Work request
Keep the text of the data exactly as it is and omit each picture from the copy.

Top of Supplied records

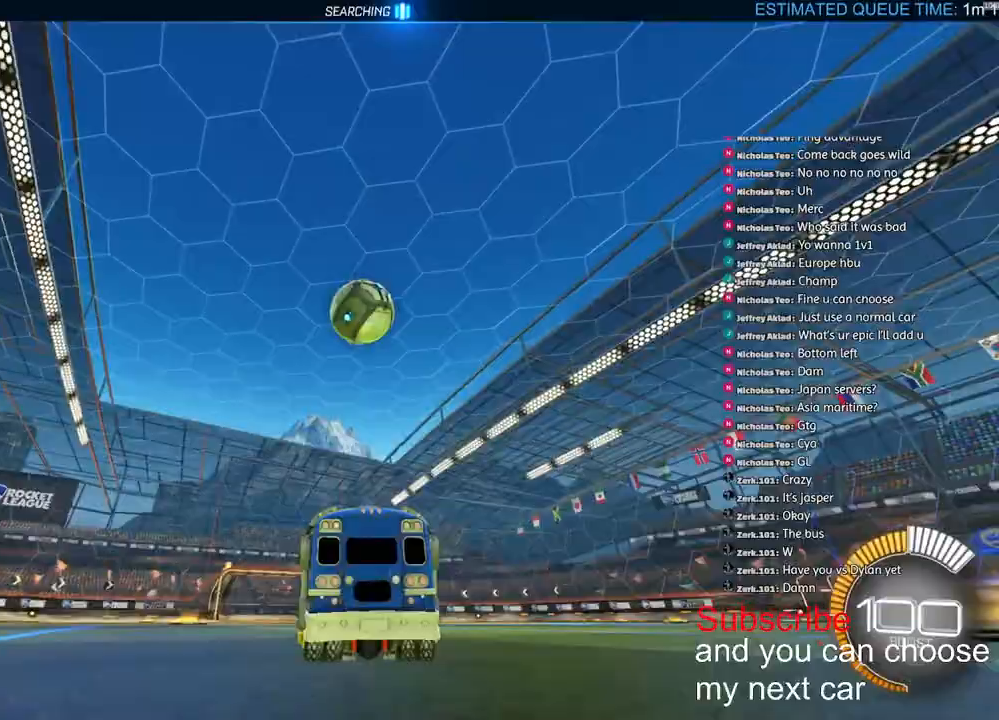
{"dt_ms": 500, "buttons": ["CROSS", "R1", "R2"], "left_stick": "down", "right_stick": "center", "events": [[67, "R1", "down"], [417, "CROSS", "down"], [433, "left_stick", "down"]]}
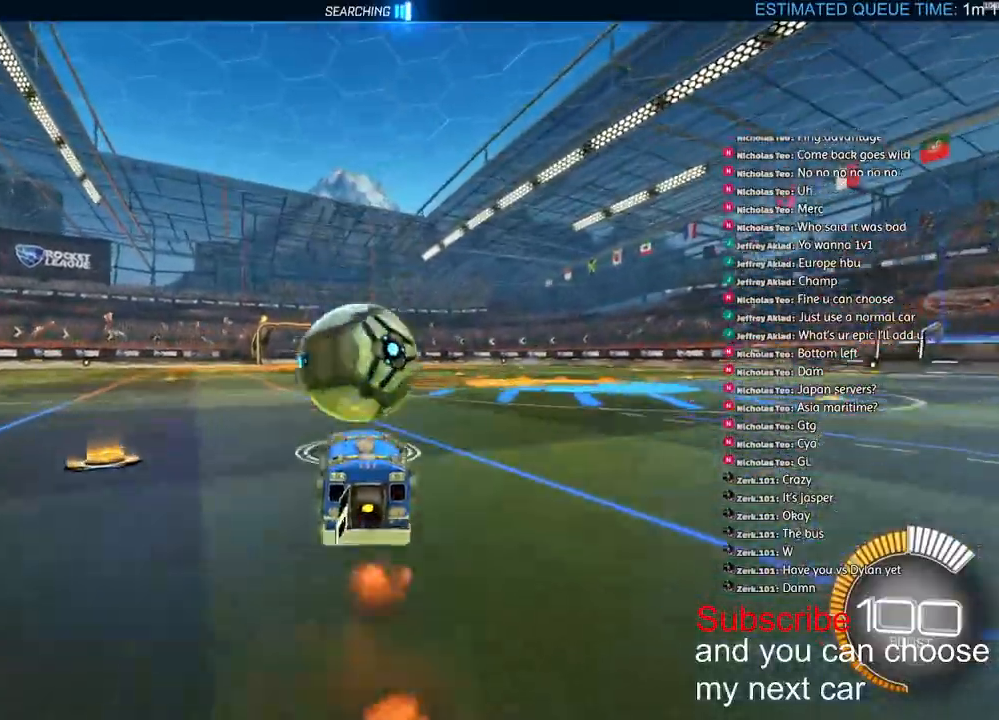
{"dt_ms": 500, "buttons": ["L2", "R2"], "left_stick": "up-left", "right_stick": "center"}
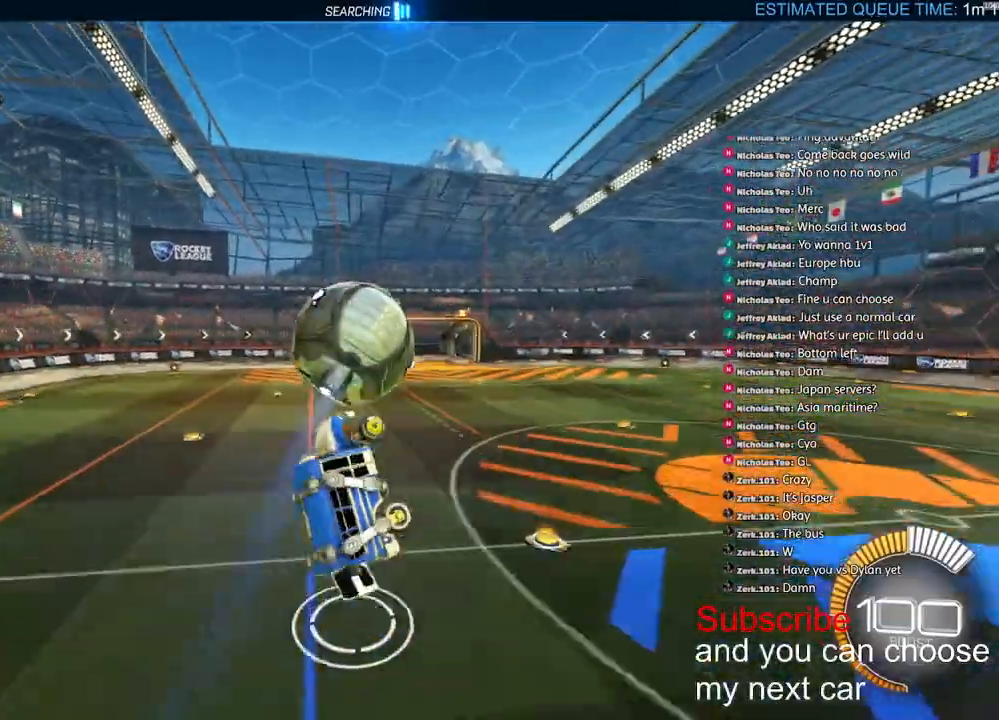
{"dt_ms": 1000, "buttons": ["L2"], "left_stick": "right", "right_stick": "center"}
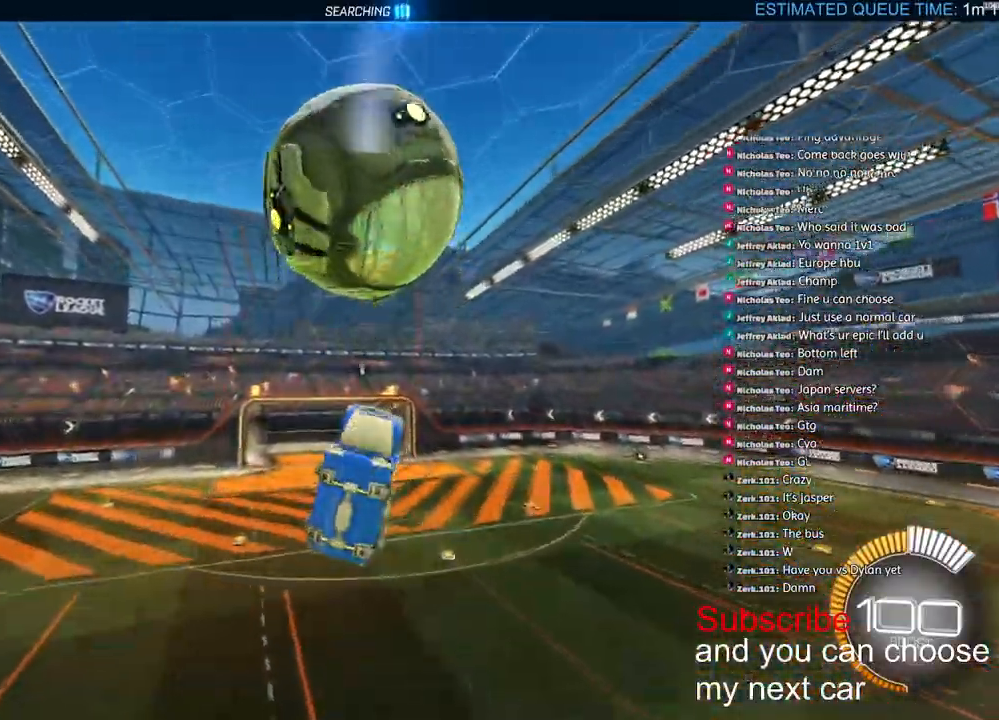
{"dt_ms": 500, "buttons": ["L2", "R1", "R2"], "left_stick": "down-right", "right_stick": "center", "events": [[167, "R1", "down"], [317, "left_stick", "down-right"], [333, "R2", "down"]]}
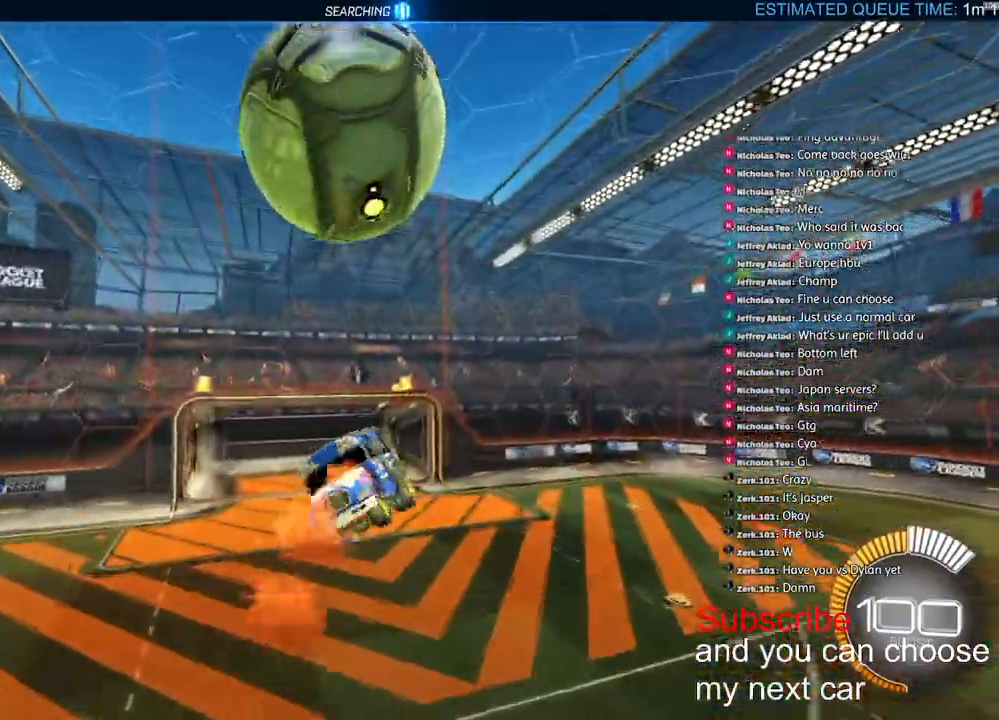
{"dt_ms": 500, "buttons": ["L2", "R1", "R2"], "left_stick": "up-right", "right_stick": "center", "events": [[100, "L2", "up"], [117, "R1", "up"], [167, "left_stick", "right"], [400, "L2", "down"], [417, "R1", "down"], [483, "left_stick", "up-right"]]}
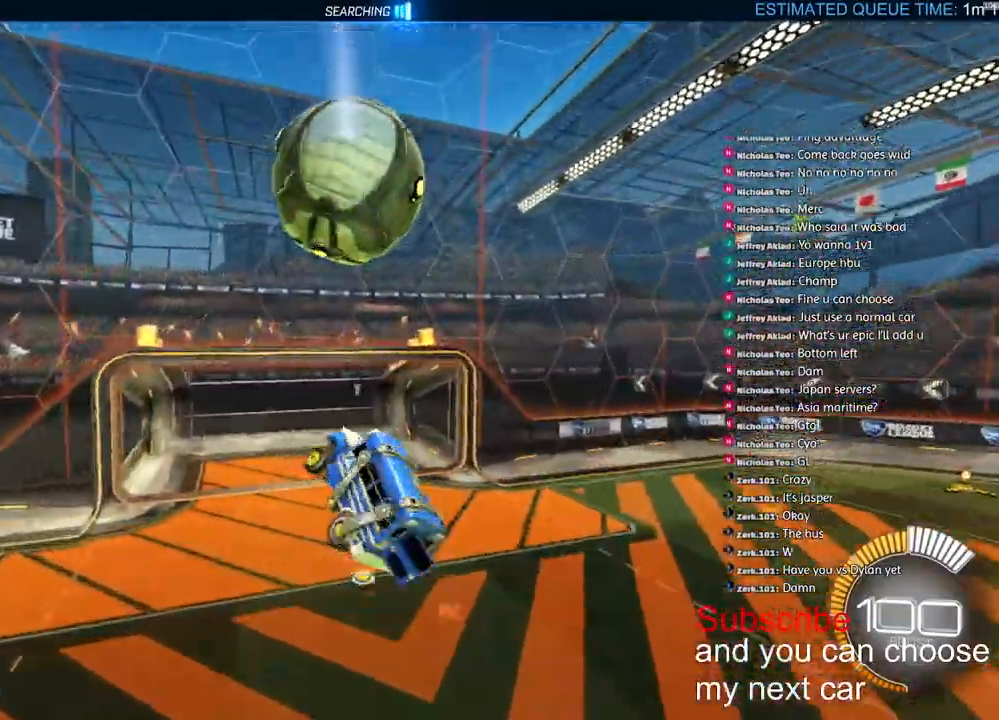
{"dt_ms": 500, "buttons": ["L2", "R1", "R2"], "left_stick": "center", "right_stick": "center", "events": [[133, "left_stick", "down-right"], [333, "left_stick", "center"]]}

Bottom of Supplied records

Response area
{"dt_ms": 500, "buttons": ["CROSS", "R1", "R2"], "left_stick": "down", "right_stick": "center", "events": [[67, "R1", "down"], [417, "CROSS", "down"], [433, "left_stick", "down"]]}
{"dt_ms": 500, "buttons": ["L2", "R2"], "left_stick": "up-left", "right_stick": "center"}
{"dt_ms": 1000, "buttons": ["L2"], "left_stick": "right", "right_stick": "center"}
{"dt_ms": 500, "buttons": ["L2", "R1", "R2"], "left_stick": "down-right", "right_stick": "center", "events": [[167, "R1", "down"], [317, "left_stick", "down-right"], [333, "R2", "down"]]}
{"dt_ms": 500, "buttons": ["L2", "R1", "R2"], "left_stick": "up-right", "right_stick": "center", "events": [[100, "L2", "up"], [117, "R1", "up"], [167, "left_stick", "right"], [400, "L2", "down"], [417, "R1", "down"], [483, "left_stick", "up-right"]]}
{"dt_ms": 500, "buttons": ["L2", "R1", "R2"], "left_stick": "center", "right_stick": "center", "events": [[133, "left_stick", "down-right"], [333, "left_stick", "center"]]}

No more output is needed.